Nada del otro mundo, nada que no opinemos decenas de millones de españoles. Purito sentido común. Decencia moral. Opiniones tan libres como respetables. Él las ha sintetizado deliciosamente: «Se trata de la defensa de lo más apreciable que tenemos cada uno de nosotros: la dignidad». Si yo fuera Nicolás Redondo Terreros iría legalmente hasta el final contra una resolución caciquil, estalinista, más propia de la Turquía de Erdogan, de la Argentina peronista, del México de López Obrador o de la Venezuela del narcoterrorista Nicolás Maduro. Es más: OKDIARIO se ofrece a costearle la batalla jurídica que planteará para lograr el amparo de la sacrosanta libertad de expresión. Espero que recoja el guante.

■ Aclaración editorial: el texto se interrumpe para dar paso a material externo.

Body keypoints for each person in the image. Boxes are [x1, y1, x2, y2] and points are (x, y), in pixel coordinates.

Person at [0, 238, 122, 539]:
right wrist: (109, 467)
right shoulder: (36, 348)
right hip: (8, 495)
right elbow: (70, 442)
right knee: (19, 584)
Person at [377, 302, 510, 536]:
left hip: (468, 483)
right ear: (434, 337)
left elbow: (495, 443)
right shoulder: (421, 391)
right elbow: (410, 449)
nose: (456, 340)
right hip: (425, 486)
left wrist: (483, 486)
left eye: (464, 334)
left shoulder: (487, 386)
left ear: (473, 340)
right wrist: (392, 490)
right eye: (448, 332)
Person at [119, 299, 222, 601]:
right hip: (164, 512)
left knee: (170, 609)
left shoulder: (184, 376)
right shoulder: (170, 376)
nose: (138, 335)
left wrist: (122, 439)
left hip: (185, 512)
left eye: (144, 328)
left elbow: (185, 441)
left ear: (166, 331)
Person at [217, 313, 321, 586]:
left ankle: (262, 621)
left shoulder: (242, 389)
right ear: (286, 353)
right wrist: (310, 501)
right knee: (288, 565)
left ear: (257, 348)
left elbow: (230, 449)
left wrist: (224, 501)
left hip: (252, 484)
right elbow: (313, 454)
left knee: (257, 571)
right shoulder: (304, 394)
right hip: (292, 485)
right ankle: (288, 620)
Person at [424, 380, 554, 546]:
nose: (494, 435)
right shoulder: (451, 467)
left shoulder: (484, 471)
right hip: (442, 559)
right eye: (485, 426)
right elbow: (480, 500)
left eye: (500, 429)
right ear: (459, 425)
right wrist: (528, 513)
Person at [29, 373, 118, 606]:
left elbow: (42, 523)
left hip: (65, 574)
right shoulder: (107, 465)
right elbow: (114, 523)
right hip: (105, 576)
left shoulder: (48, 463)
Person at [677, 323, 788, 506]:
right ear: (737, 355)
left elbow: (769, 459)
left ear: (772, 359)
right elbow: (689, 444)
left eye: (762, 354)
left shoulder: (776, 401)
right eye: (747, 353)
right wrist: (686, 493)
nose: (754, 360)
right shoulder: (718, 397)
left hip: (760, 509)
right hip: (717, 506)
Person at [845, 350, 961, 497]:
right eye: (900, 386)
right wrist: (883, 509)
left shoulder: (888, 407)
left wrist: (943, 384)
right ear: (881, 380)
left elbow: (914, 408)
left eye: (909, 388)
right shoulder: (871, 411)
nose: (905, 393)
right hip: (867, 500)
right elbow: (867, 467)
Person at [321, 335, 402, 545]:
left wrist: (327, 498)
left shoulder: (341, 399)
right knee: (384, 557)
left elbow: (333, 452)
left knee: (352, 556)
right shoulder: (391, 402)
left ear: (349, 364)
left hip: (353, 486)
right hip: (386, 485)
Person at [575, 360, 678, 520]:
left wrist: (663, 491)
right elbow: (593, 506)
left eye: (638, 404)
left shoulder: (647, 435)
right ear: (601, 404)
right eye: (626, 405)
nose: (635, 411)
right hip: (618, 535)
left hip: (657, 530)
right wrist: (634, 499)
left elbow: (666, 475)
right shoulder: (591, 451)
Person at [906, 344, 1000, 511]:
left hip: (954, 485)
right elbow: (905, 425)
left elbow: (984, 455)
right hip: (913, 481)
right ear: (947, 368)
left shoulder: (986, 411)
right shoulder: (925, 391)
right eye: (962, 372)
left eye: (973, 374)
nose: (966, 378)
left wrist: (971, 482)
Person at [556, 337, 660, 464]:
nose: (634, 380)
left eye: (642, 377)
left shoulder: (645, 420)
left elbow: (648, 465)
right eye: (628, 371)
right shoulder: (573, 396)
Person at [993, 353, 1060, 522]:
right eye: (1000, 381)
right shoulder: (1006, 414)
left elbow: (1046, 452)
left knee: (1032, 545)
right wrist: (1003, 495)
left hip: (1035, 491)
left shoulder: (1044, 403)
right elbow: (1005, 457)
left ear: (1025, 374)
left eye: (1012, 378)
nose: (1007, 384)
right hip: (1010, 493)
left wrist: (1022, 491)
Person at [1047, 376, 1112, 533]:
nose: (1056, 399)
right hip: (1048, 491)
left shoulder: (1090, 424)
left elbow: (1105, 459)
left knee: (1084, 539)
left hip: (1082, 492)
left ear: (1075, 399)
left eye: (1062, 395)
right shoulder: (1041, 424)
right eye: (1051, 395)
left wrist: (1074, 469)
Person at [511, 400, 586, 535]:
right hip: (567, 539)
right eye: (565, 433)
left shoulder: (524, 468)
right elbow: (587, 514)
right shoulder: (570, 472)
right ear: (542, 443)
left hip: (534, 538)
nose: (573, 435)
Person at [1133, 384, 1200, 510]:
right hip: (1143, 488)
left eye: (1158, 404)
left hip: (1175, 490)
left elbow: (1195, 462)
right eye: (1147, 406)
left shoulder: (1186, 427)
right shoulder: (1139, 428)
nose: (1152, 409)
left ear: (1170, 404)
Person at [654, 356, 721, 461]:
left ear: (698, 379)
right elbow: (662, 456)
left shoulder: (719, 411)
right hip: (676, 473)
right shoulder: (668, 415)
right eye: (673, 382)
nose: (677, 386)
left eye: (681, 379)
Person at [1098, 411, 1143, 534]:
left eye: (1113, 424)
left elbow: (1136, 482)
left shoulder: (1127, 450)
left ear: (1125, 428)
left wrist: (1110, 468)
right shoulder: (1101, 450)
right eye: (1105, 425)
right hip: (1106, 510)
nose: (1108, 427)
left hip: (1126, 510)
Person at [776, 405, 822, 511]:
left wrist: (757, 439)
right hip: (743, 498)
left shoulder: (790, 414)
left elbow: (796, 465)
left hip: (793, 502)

Sánchez ha desterrado a Redondo Terreros del partido que defendió con uñas y dientes en territorio comanche siendo, como era, objetivo de ETA
Pedro Sánchez ha actuado al más puro estilo Pedro Sánchez: como el matón del patio de colegio que infla a bofetadas a los más débiles y se amilana cuando aparece uno más grande que él. En resumidas cuentas: como un mierda. ¿Hará lo propio con Felipe González o con Alfonso Guerra, al lado de cuyas críticas las del purgado Redondo Terreros se antojan un juego de niños? Por cierto: el ex presidente trazó una brillante analogía con su reacción tras los motines de Redondo Urbieta: «Su padre me hizo una huelga siendo parlamentario del PSOE [más otras dos cuando ya estaba fuera del Parlamento]. Nunca, nunca, se me ocurrió que eso se penalizaba con la expulsión». Y abundó: «Aquello era una cosa seria, no una opinión».

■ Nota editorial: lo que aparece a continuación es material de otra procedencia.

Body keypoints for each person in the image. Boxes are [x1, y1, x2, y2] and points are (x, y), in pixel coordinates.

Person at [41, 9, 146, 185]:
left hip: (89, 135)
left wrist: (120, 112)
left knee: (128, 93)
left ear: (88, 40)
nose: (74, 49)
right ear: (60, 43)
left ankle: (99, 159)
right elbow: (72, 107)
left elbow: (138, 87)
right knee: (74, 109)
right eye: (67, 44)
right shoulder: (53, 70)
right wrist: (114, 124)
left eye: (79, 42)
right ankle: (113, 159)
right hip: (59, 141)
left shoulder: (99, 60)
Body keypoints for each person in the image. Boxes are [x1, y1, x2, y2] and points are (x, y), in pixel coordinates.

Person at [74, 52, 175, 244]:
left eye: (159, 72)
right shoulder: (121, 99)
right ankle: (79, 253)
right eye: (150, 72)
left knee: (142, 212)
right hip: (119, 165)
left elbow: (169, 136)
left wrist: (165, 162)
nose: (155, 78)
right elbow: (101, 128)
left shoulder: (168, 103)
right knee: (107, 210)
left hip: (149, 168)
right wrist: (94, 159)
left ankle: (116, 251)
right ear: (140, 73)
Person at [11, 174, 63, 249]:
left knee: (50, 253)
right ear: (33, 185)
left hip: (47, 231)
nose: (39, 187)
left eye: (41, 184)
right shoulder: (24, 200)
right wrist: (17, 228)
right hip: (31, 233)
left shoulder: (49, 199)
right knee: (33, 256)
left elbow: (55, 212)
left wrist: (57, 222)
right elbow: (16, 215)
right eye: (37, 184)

Las palabras de Alfonso Guerra contra el socio de golpistas y etarras han sido sustancialmente más duras:
—Me rebelo, no voy a soportar la amnistía—.
—Esta amnistía es la condena de la Transición—.
—El problema del PSOE es Pedro Sánchez—.
Y sobre la propia patada en el trasero al ex líder del PSE se ha despachado a gusto. Brillante. Como es él: «En el mundo de la política se relega a los capitanes con destreza y experiencia y se les obliga a permanecer en la orilla mientras se entrega el Gobierno a los grumetes».
Felipe ha estado igualmente sembrado en los últimos tiempos:
—Aquí no cabe la amnistía ni la autodeterminación—.
—Haber derribado a Franco cuando estaba vivo habría tenido más valor—.
—Yo no daría los indultos—.
—Yo voto a quien voto, y todo el mundo sabe a quién voto, pero no me siento representado—.
Y otra parrafada que es otra auténtica obra maestra: «Cuando todo está mal, llega un tío [Pedro Sánchez] y dice que todo está cojonudo».
Nicolás debe llegar hasta el final no sólo para salvaguardar su dignidad como ciudadano y como persona sino también para defender ese artículo 20 de la Constitución que garantiza la libertad de opinión y que, como tantos otros, nos distingue del totalitarismo. Permitir estos abusos de poder nos hace menos libres. A su abuelo le costó una pena de muerte conmutada por 30 años de prisión la defensa de sus ideas en los prolegómenos del franquismo. Su padre fue deportado a Las Hurdes, donde nuestro protagonista vivió de niño, por osar reivindicar los derechos de los trabajadores cuando la sindicación y la democracia constituían una entelequia. Ahora lo destierran a él del partido que defendió con uñas y dientes en territorio comanche siendo, como era, objetivo número 1 de ETA. Una ETA que, repugnantes paradojas de la vida, ahora es socia preferente del PSOE. No podemos ni debemos permitirlo. No es Redondo Terreros, somos todos.